The similarities between creativity and schizophrenia made me think of the story of Ludwig II of Bavaria (known as the Swan King). We watched a DW documentary about him just yesterday:
Ludwig II loved music, theatre, the arts in general; and was heavily inspired by them all. His building projects (such as the famous Neuschwanstein Castle) were a proof of his out-of-the-box thinking. I’m in awe of his boldness and strong creative vision.
The end of the documentary caught my attention. That’s when we learn that king’s younger brother Otto suffered from schizophrenia, and was institutionalized. And that just made me think – were they both highly dopaminergic personalities? In the case of the king, the overload of dopamine manifested as creativity. In the case of his brother – it manifested as mental illness.

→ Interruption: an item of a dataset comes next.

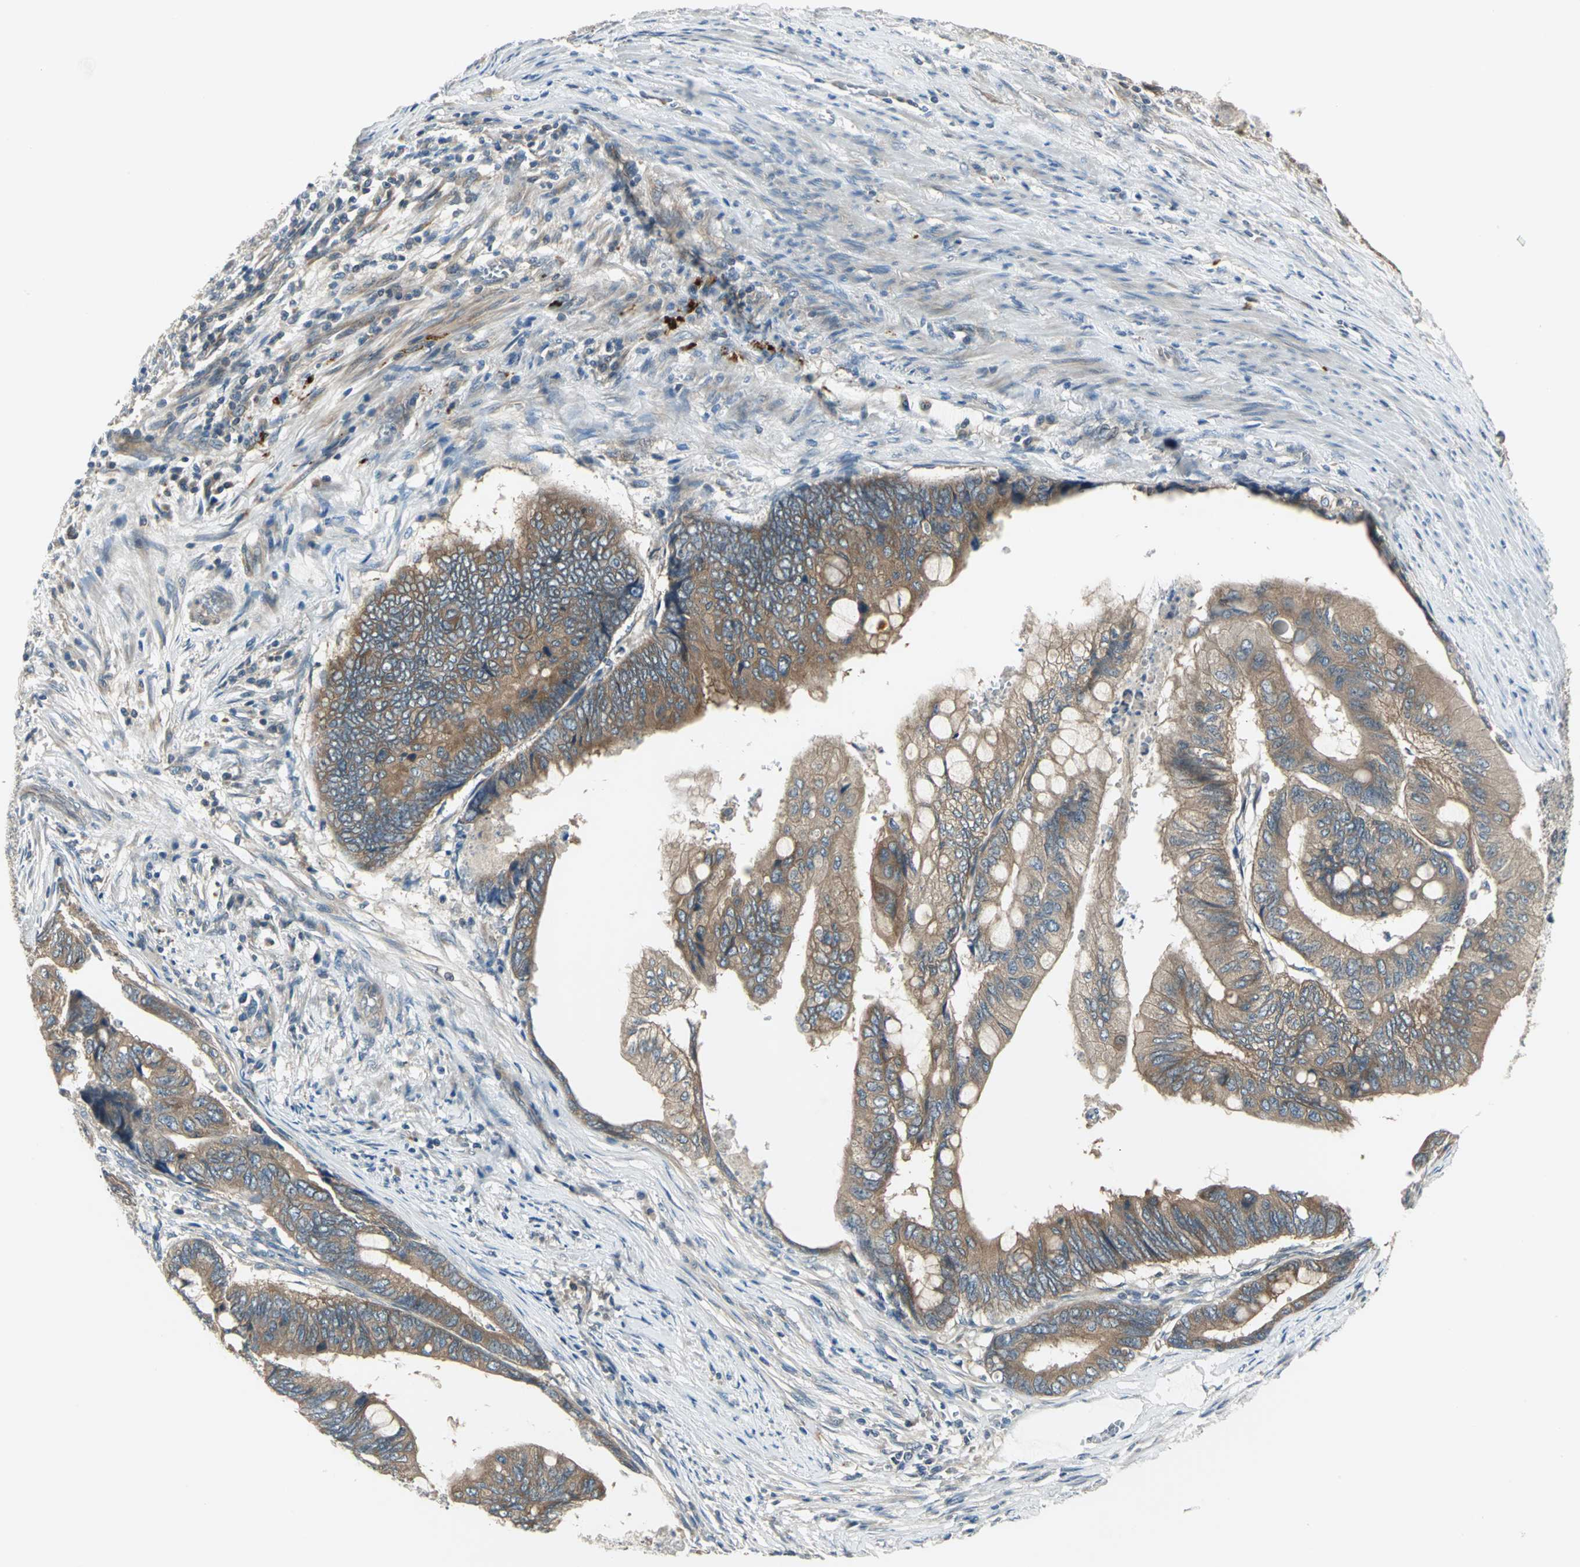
{"staining": {"intensity": "moderate", "quantity": ">75%", "location": "cytoplasmic/membranous"}, "tissue": "colorectal cancer", "cell_type": "Tumor cells", "image_type": "cancer", "snomed": [{"axis": "morphology", "description": "Normal tissue, NOS"}, {"axis": "morphology", "description": "Adenocarcinoma, NOS"}, {"axis": "topography", "description": "Rectum"}, {"axis": "topography", "description": "Peripheral nerve tissue"}], "caption": "Colorectal cancer (adenocarcinoma) stained with a brown dye exhibits moderate cytoplasmic/membranous positive positivity in approximately >75% of tumor cells.", "gene": "PRKAA1", "patient": {"sex": "male", "age": 92}}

Reconnecting with “Here and Now”
According to the book, creatives are more at risk of developing mental health issues:
“Whatever their (artists, scientists, prophets, or entrepreneurs) calling, they never stop working. What they care about most is their passion for creation, discovery, or enlightenment. They never relax, never stop to enjoy the good things they have. Instead, they’re obsessed with building a future that never arrives.”
My heart sank a bit when I read this line – because I saw myself in these words.
Sadly, the chapter on potential solutions is very brief and not very actionable. The general advice includes getting closer to nature, avoiding multitasking and “searching for harmony”.
I would add the following: meditation, journaling, practicing gratitude, limiting screen-time – all of these help me at a time of struggle.
But again, this has to be a regular practice, and not an ad-hoc endeavor. Yes, the dreaded “follow through”, my ultimate downfall…
“The Molecule of More: How a Single Chemical in Your Brain Drives Love, Sex, and Creativity – and Will Determine the Fate of the Human Race”
by Daniel Z. Lieberman and Michael E. Long.